MCP tools work the same way — merge them into the tool set:

```typescript
const codemode = createCodeTool({
  tools: {
    ...myTools,
    ...this.mcp.getAITools()
  },
  executor
});
```

Tool names with hyphens or dots (common in MCP) are automatically sanitized to valid JavaScript identifiers (e.g., `my-server.list-items` becomes `my_server_list_items`).

## The Executor interface

The `Executor` interface is deliberately minimal — implement it to run code in any sandbox:

```typescript
interface Executor {
  execute(
    code: string,
    fns: Record<string, (...args: unknown[]) => Promise<unknown>>
  ): Promise<ExecuteResult>;
}

interface ExecuteResult {
  result: unknown;
  error?: string;
  logs?: string[];
}
```

`DynamicWorkerExecutor` is the built-in Cloudflare Workers implementation. You can build your own for Node VM, QuickJS, containers, or any other sandbox.

# Data supplied
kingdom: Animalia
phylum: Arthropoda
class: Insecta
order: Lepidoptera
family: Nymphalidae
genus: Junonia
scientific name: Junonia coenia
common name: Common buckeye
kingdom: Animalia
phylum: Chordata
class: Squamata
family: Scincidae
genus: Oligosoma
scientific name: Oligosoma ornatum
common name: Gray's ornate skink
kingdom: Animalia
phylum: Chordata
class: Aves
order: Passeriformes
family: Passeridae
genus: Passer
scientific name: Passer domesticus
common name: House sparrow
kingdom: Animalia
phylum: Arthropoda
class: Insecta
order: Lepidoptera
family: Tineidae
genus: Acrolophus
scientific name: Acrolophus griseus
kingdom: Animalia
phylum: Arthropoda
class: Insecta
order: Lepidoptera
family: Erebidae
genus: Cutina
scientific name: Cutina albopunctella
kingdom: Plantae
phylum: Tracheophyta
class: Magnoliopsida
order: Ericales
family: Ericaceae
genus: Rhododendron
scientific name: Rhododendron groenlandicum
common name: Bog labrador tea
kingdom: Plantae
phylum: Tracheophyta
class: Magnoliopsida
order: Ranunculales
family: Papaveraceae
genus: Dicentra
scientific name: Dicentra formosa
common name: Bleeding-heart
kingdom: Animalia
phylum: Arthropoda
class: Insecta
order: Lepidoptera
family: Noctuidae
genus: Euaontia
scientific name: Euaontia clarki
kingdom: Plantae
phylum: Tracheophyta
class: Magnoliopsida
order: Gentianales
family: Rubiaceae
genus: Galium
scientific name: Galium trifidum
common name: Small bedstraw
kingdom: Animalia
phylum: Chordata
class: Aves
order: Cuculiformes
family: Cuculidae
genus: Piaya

# Instructions for the task
Extend the documentation on code tools and the Executor interface past its final sentence, the one about building your own executor for other sandboxes.

# Expected answer
## API reference

### `createCodeTool(options)`

Returns an AI SDK compatible `Tool`.

| Option        | Type                         | Default        | Description                                            |
| ------------- | ---------------------------- | -------------- | ------------------------------------------------------ |
| `tools`       | `ToolSet \| ToolDescriptors` | required       | Your tools (AI SDK `tool()` or raw descriptors)        |
| `executor`    | `Executor`                   | required       | Where to run the generated code                        |
| `description` | `string`                     | auto-generated | Custom tool description. Use `{{types}}` for type defs |

### `DynamicWorkerExecutor`

Executes code in an isolated Cloudflare Worker via `WorkerLoader`.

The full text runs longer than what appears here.